■ **Task**: Using the entries below, copy out all lines where "agentFileManager" is found.

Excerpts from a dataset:
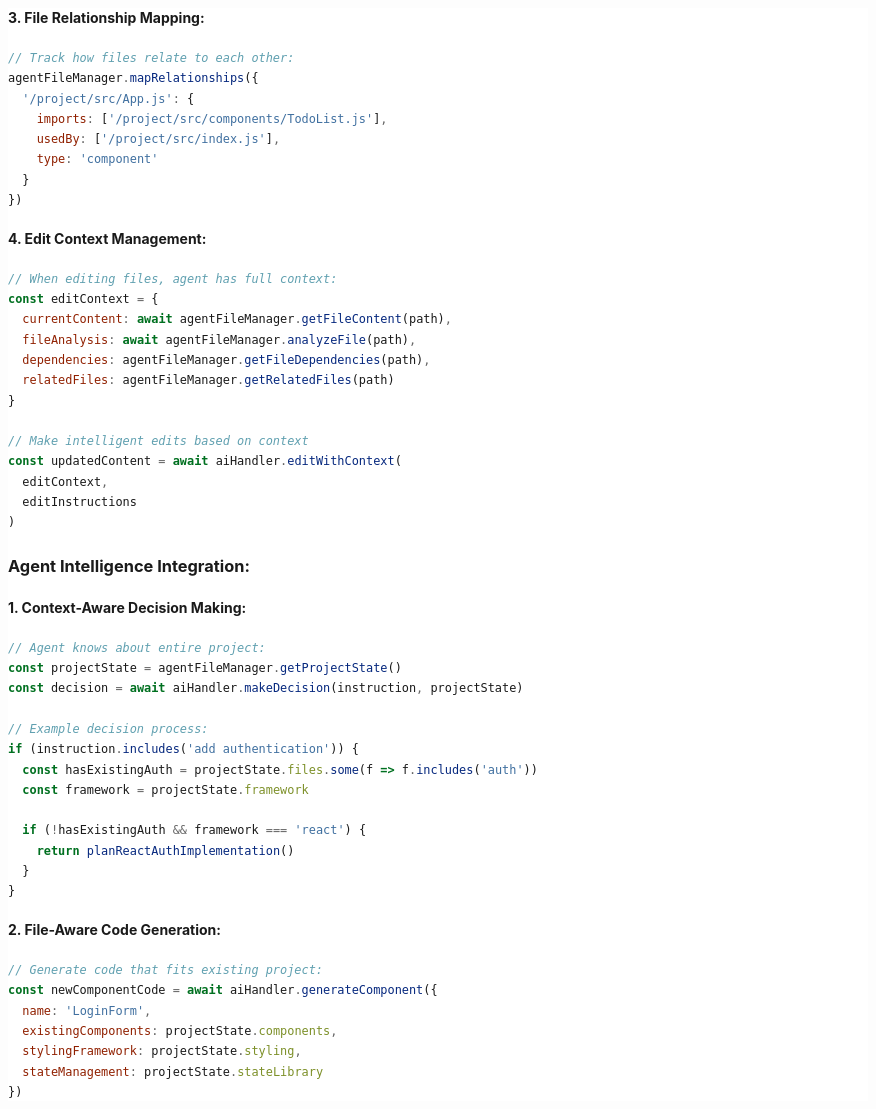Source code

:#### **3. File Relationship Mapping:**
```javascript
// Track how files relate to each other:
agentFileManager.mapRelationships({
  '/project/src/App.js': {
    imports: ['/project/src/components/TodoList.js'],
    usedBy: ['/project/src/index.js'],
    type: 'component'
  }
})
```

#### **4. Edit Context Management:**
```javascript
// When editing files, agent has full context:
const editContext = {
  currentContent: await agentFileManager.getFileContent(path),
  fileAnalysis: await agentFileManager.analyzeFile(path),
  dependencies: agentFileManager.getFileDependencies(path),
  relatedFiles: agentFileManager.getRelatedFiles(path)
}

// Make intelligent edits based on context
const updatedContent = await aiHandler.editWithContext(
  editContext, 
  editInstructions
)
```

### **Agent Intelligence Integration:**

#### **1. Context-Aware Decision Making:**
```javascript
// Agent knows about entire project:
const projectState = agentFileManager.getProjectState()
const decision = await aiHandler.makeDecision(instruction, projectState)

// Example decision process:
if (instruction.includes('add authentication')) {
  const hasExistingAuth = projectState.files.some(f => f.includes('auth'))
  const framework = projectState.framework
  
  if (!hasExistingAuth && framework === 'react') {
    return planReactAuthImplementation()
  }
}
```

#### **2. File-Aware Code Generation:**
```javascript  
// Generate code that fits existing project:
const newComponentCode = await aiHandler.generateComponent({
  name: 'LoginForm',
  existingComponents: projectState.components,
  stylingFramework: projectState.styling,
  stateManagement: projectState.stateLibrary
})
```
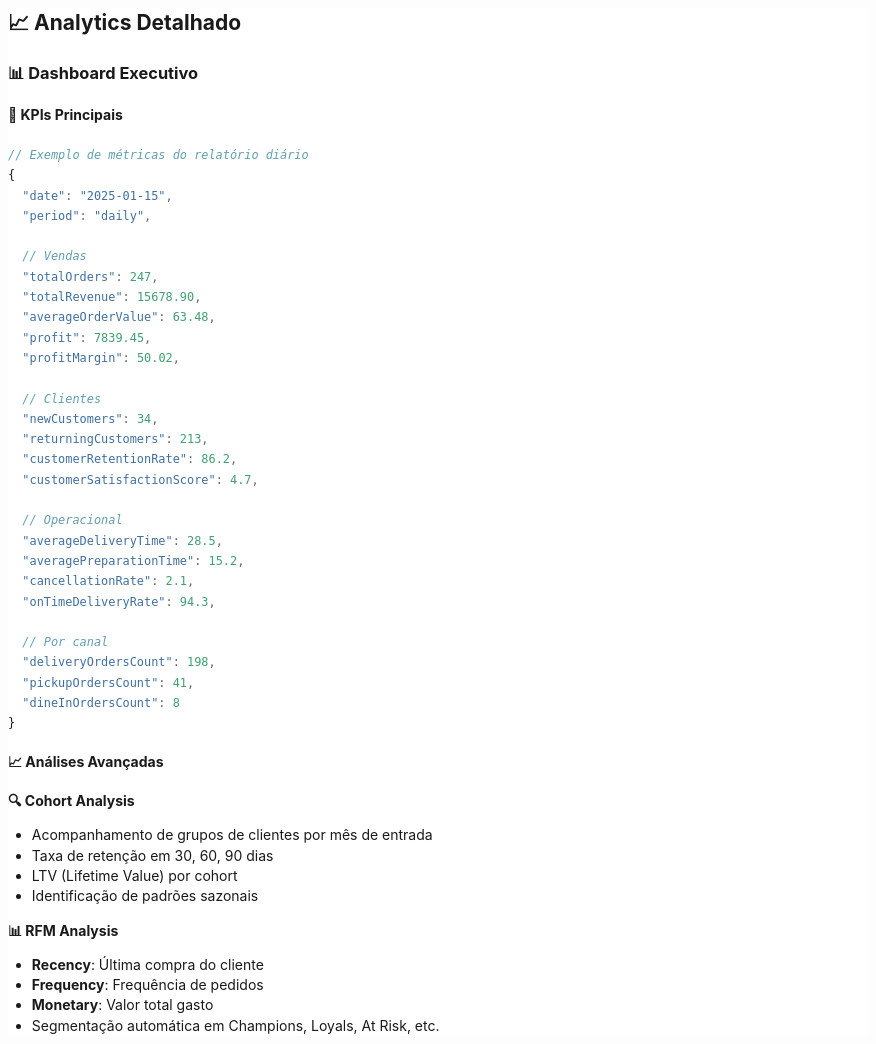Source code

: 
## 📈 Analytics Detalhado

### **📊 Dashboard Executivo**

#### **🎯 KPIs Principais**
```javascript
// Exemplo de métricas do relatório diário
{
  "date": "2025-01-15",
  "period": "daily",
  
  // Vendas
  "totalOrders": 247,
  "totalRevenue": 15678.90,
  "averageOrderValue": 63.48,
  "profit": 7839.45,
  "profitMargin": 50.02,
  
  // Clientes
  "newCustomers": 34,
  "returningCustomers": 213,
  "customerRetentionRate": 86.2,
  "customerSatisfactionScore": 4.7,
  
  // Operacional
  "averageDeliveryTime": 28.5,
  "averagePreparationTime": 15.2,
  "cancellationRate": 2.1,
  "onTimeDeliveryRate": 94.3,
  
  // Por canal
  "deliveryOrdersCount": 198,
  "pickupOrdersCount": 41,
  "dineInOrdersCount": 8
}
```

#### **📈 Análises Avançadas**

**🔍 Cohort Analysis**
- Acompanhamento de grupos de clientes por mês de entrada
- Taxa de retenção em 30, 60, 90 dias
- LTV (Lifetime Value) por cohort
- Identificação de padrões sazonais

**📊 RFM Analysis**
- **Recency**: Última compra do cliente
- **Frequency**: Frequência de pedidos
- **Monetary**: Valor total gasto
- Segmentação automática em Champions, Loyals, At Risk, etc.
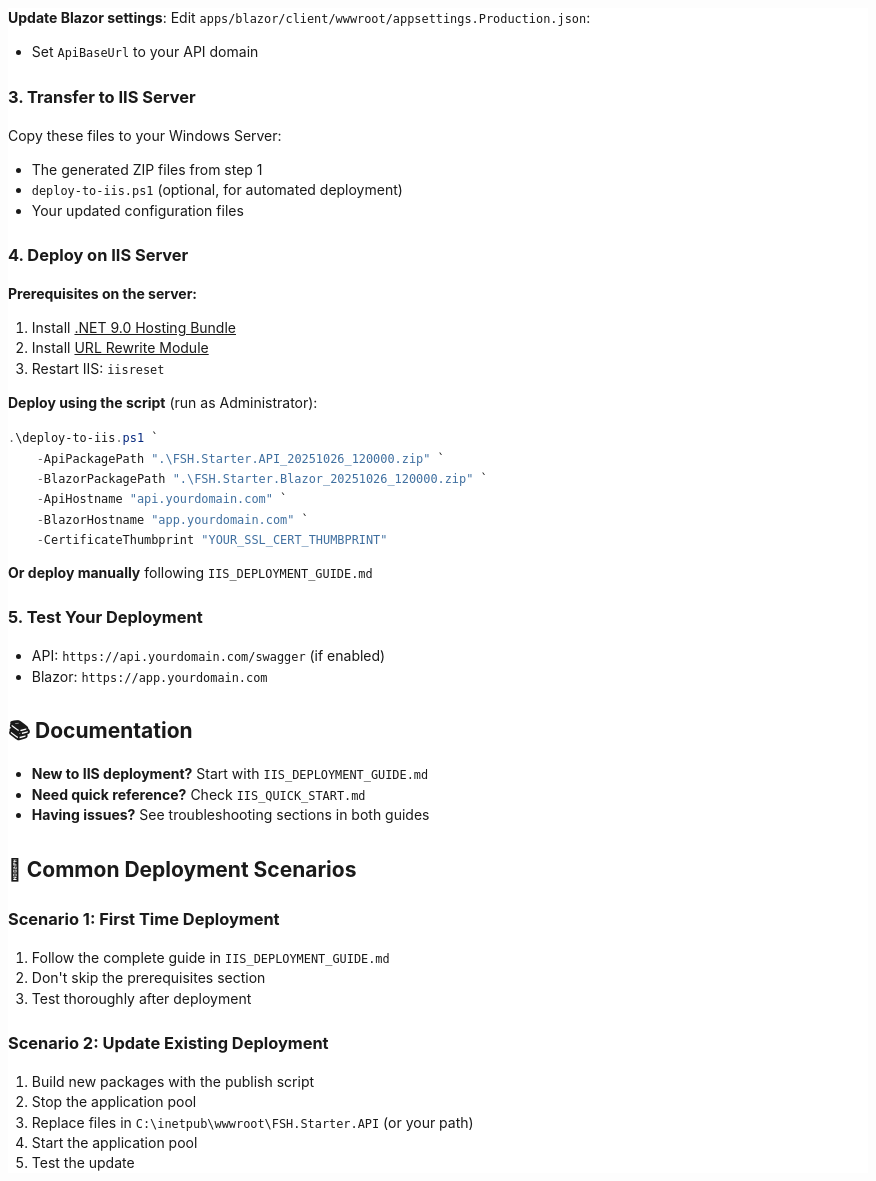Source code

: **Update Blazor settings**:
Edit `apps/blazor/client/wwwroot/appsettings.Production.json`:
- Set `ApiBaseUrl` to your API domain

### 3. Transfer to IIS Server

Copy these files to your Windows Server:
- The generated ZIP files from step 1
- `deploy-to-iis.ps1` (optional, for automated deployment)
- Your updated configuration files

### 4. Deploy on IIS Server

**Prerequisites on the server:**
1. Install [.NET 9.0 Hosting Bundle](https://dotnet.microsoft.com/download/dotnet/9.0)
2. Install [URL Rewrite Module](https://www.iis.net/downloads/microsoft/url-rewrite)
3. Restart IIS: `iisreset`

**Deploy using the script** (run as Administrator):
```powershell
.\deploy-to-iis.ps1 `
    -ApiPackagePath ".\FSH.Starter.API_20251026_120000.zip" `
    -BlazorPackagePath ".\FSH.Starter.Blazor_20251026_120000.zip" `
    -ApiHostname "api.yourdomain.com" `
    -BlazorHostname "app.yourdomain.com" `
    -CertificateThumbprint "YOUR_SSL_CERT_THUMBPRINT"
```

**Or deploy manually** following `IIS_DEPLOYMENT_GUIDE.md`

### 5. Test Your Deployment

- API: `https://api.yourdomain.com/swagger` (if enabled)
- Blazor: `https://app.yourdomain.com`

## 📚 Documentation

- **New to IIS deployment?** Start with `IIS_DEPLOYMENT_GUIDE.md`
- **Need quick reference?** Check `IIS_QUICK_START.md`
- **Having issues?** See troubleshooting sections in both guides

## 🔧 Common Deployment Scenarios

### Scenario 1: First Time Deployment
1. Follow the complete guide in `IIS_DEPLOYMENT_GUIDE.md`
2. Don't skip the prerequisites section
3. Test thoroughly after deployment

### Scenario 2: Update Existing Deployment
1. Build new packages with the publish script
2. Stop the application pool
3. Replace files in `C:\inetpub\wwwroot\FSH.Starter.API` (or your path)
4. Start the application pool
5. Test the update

■ **Output of the exercise**:
agentFileManager.mapRelationships({
  currentContent: await agentFileManager.getFileContent(path),
  fileAnalysis: await agentFileManager.analyzeFile(path),
  dependencies: agentFileManager.getFileDependencies(path),
  relatedFiles: agentFileManager.getRelatedFiles(path)
const projectState = agentFileManager.getProjectState()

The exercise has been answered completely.